* **PROVIDED RECORDS**
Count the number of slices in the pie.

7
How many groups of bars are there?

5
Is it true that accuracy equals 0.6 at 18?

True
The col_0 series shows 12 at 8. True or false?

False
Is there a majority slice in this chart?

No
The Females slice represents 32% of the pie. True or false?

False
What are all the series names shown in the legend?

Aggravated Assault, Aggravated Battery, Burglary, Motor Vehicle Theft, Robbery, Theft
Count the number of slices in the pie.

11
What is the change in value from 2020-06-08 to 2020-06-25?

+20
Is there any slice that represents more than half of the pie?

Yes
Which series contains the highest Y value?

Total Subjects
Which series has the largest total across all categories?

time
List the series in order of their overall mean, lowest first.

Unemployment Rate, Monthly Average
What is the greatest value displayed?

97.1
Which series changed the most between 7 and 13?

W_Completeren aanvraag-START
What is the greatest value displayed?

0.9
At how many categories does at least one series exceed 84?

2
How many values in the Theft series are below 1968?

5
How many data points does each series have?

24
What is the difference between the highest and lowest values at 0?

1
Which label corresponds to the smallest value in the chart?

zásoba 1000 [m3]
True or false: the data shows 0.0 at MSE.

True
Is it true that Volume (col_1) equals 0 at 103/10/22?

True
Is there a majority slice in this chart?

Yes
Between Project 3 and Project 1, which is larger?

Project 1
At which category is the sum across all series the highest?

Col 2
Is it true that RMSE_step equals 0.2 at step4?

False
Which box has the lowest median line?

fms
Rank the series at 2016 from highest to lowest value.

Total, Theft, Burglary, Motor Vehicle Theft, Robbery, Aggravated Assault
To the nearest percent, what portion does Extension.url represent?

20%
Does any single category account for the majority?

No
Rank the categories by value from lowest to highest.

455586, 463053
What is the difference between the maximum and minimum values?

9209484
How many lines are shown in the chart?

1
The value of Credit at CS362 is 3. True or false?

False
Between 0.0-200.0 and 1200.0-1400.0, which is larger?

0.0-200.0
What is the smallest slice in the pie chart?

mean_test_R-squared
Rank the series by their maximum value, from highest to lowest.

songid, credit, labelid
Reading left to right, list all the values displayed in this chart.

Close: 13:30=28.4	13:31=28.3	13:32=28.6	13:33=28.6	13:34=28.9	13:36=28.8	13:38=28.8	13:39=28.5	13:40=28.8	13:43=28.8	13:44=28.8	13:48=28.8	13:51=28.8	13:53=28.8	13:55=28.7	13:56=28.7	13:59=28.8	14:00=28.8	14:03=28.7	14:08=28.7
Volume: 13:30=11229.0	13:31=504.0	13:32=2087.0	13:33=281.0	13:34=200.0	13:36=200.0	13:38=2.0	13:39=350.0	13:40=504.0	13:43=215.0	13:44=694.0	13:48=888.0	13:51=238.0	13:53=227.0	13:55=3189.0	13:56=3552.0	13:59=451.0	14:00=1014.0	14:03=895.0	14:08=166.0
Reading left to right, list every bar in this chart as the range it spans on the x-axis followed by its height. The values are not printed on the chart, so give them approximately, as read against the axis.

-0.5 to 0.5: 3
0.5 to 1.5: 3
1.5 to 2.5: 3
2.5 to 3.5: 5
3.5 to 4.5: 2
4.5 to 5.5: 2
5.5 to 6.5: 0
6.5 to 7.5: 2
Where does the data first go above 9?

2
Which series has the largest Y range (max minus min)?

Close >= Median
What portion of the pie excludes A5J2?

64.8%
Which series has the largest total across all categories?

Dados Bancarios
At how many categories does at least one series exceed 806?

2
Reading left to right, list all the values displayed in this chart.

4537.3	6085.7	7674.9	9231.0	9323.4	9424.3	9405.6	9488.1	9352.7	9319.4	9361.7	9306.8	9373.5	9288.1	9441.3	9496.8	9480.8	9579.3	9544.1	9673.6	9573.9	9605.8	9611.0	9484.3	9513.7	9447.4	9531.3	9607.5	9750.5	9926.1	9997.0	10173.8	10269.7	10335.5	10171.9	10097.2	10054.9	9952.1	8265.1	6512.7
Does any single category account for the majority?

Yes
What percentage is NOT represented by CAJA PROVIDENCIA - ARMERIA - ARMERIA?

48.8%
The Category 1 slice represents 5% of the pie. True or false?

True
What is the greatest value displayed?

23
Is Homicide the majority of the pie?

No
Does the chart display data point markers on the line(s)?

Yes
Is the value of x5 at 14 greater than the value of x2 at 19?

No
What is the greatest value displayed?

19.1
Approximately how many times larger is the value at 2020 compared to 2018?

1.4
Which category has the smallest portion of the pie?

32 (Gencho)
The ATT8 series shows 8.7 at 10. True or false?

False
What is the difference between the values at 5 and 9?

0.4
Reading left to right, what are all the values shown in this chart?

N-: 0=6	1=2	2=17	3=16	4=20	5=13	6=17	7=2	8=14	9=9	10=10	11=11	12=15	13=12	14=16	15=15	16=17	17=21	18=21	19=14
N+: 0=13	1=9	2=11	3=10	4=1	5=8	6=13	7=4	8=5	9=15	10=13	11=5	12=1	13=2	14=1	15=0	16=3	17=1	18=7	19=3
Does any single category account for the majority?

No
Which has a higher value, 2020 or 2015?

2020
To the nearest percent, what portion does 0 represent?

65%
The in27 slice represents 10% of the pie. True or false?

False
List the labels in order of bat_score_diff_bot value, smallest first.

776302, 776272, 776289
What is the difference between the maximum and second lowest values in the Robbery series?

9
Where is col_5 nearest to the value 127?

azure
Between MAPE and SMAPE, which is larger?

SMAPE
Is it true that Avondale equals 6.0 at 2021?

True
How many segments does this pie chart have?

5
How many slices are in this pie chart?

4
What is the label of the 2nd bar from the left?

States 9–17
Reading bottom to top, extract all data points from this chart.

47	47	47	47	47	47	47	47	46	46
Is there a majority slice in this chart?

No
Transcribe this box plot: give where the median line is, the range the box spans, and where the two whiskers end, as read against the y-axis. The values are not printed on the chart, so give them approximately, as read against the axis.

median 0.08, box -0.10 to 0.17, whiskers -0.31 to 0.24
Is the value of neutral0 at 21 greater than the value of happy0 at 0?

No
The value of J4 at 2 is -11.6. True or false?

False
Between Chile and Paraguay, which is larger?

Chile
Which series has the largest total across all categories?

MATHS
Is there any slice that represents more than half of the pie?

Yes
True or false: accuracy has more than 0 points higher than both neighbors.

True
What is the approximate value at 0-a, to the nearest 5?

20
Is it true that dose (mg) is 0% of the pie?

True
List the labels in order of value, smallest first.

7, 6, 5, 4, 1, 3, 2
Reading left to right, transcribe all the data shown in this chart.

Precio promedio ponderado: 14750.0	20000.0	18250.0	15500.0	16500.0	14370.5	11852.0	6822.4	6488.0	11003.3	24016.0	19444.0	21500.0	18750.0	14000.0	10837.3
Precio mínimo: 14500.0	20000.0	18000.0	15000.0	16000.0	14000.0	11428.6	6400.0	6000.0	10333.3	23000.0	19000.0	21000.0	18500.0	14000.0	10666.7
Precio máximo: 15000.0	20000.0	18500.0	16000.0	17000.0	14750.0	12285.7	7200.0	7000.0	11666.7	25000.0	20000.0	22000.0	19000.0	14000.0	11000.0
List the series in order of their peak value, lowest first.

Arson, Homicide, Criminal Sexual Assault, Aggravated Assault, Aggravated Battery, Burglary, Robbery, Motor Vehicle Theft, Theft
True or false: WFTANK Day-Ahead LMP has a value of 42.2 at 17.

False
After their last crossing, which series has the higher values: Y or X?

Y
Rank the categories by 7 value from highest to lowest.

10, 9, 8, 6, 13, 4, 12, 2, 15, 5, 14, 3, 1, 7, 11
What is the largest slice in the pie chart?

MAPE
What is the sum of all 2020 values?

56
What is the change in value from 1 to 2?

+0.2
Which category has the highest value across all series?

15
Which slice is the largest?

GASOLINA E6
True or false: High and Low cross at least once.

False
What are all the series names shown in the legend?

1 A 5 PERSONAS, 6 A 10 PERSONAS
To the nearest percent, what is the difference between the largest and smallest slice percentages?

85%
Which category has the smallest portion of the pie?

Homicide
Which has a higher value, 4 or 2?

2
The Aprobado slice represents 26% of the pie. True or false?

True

* **TASK**
Starting with the line that contains "Total Subjects" and ending with the line that contains "Which series changed", output those lines of the listing as a numbered list, leaving out blank lines.

* **WORKED SOLUTION**
1. Total Subjects
2. Which series has the largest total across all categories?
3. time
4. List the series in order of their overall mean, lowest first.
5. Unemployment Rate, Monthly Average
6. What is the greatest value displayed?
7. 97.1
8. Which series changed the most between 7 and 13?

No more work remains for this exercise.